EnWave Again Expands Presence in Australasian Market

EnWave Again Expands Presence in Australasian Market post image

Howe Farming, the second largest producer of bananas in Australia, has signed a commercial royalty-bearing license with EnWave Corporation (TSXV:ENW – $1.12 CAD & OTC:NWVCF – $0.89 USD & Frankfurt:E4U – €0.75).

The license grants Howe the exclusive right to use the Company’s proprietary Radiant Energy Vacuum (REV) dehydration technology to produce dried banana products in Australia and the non-exclusive right to produce dried blueberry products in Australia.

Howe already conducted several tests, both at an already deployed REV unit at another Australian partner of EnWave, and at EnWave’s test facility in Vancouver, Canada. Now the fruit processor is ready to initiate commercial production.

Howe Farming must pay EnWave a royalty on the revenue derived from the sale of the aforementioned products. Depending on the type of products, the royalty varies between 2% and 10%.

The license is also supplemented by a 10kW REV machine purchase order, which is scheduled to be up and running at Howe Farming’s facility by January 2018. Moreover, in order for the fruit processor to retain its exclusive license for Australia, it must submit additional purchase orders for REV machinery with minimum total capacity of 240kW within twelve months of the installation of its first REV machine. EnWave is making a habit of attaching larger machine purchase orders to exclusivity contracts.

The fact that Howe is willing to commit to such significant machine purchase orders, indicates that it already has distribution lined up for its REV products.
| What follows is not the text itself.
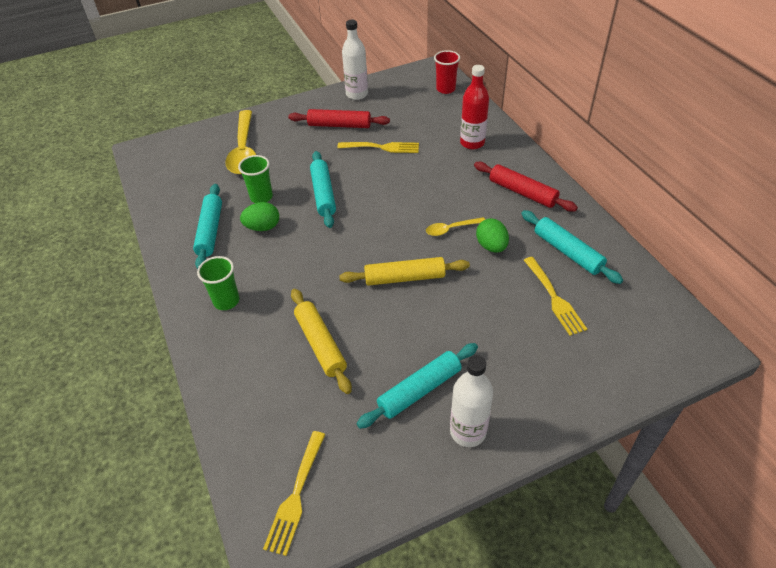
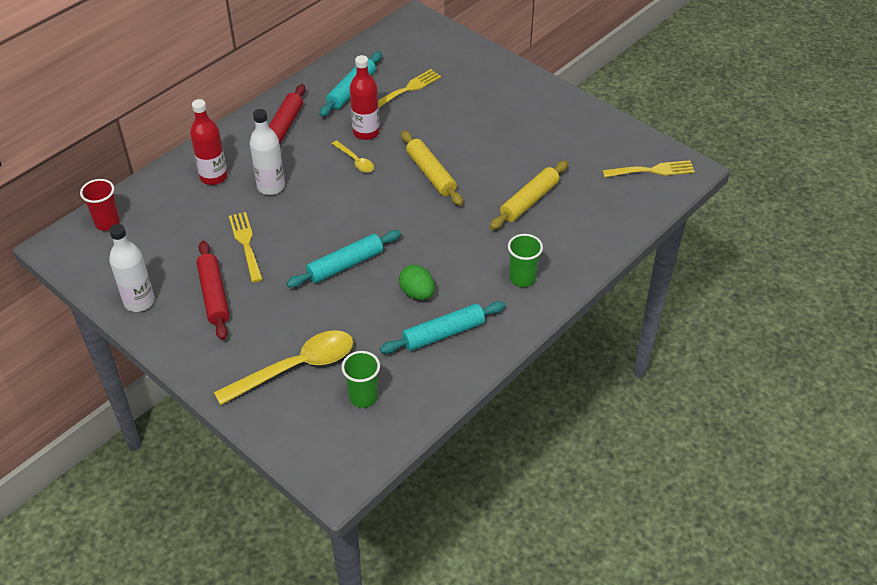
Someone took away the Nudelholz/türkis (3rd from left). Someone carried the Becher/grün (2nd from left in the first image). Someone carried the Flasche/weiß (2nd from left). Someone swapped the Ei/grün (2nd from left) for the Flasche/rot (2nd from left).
This shouldn’t come a big surprise, as Howe supplies both Woolworths and Coles grocery store chains (two of the largest in Australia) with their fresh fruits, as well as independent fruit marketers and vendors.

Howe Farming

Howe Farming Group is one of Australia’s largest and most diverse farming enterprises. It all began in the early 1950’s with the cultivation of tobacco and vegetables on a farm in Bilwon, in the northeast of Australia.

The first bananas at Howe Farming were only harvested in 1996. It was soon noted though that the fruit was significantly brighter, larger and sweeter than other bananas grown on the coast. This was attributed to the rich, volcanic soil and the high altitude – 600m (~650 yards) above sea level – on which the farm was situated. As such, the “With Altitude” banana brand was born.

Howe Farming is currently the second biggest producer of bananas by volume in Australia, and its fruit is distributed all over the country. Although production peaks during the warm, humid months, harvest continues all year round.

In addition to bananas, avocados and coffee, Howe Farming also produces sugar cane, maize, peanuts, blueberries, and soya beans.

Growing Presence in Australasian Market

Although this is the first fruits deal for EnWave in Australia, the Company has been quite active in the region since 2016.

The initial technology evaluation agreement was closed in March 2016 with Ashgrove Cheese, a diversified Australian dairy processor. That relationship developed further earlier this year when the two parties entered into the first commercial royalty-bearing license in Australia.

The license grants Ashgrove the exclusive right to use EnWave’s Radiant Energy Vacuum technology to process cheese products in the State of Tasmania, with a goal to produce dried cheese products similar to EnWave’s Moon Cheese snacks.

In exchange for this exclusivity, Ashgrove has agreed to pay EnWave a 5% royalty on the wholesale price of all REV-dried products sold. Moreover, Ashgrove also submitted a purchase order for EnWave to deliver a 10kW commercial REV machine to initiate production.

In July 2016, EnWave also signed a technology evaluation agreement with a leading manufacturer of fresh and processed meat products. The Australasian company has rented a 10kW REV machine to conduct product tests. These tests are developing well, and market trials will be conducted later this year.

Finally, EnWave entered into two more TELOAs with Australasian companies, one being a major spice processor and the other one a meat processor.

Conclusion

It’s great to see that EnWave’s twenty-third commercial license is again with a leading food processor. EnWave continues to convince these large companies of the merits of its REV technology.

The fact that Howe Farming has already a vast distribution network in Australia is very helpful, and explains why it is willing to commit to such a strong increase in processing capacity in a relatively short period of time. This is obviously good news for providing EnWave an attractive royalty income.

It’s noteworthy that a recent business development trip by EnWave to further the progression of several ongoing relationships ‘down under’ was very successful. The expectation from EnWave’s management is to close several new commercial agreements in the Australasian market in the next six to twelve months. Recommendation BUY.